__ACTION ITEM__
If a line of the data contains the word "knee", it is counted; report how many such lines there are and nothing else.

Saved entries:
======

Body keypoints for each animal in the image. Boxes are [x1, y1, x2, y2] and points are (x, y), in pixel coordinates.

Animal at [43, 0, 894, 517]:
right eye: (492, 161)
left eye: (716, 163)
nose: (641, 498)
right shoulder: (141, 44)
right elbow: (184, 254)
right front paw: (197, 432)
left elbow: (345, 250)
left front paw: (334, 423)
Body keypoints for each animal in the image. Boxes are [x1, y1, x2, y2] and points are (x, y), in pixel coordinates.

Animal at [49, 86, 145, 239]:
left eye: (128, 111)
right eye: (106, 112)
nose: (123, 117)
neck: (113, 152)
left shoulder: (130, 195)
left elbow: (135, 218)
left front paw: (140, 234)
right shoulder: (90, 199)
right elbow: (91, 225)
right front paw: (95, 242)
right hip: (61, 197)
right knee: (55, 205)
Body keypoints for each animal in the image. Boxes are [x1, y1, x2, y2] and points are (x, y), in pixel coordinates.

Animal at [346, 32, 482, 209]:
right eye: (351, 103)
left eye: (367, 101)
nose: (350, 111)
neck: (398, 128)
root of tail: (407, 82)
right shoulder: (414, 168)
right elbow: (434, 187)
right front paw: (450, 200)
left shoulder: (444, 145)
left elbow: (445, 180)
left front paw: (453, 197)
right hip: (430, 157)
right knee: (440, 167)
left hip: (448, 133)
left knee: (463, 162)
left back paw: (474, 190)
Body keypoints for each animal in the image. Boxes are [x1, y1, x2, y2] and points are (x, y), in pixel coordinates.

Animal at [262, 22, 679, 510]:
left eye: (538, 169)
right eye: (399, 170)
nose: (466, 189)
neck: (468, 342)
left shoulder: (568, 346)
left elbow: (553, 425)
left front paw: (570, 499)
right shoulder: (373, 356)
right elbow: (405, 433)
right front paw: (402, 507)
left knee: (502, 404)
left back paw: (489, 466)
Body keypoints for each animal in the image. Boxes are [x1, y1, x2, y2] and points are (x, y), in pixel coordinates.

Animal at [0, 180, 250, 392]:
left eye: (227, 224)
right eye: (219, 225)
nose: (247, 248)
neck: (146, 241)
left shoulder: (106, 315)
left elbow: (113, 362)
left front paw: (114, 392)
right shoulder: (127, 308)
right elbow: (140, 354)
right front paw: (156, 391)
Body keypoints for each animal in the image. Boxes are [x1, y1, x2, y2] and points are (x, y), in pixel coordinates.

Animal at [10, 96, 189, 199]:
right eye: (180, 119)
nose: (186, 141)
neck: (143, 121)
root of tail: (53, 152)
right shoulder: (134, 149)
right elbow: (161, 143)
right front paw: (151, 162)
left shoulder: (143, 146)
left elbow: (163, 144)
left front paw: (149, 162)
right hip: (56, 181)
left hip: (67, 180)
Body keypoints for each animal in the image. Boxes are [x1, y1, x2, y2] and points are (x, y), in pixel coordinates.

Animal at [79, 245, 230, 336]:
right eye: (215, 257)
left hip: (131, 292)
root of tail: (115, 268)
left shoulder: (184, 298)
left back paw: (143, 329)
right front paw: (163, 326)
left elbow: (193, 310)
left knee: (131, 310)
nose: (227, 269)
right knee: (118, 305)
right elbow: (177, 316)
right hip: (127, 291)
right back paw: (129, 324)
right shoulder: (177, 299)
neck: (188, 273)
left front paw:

======

__TASK ANSWER__
6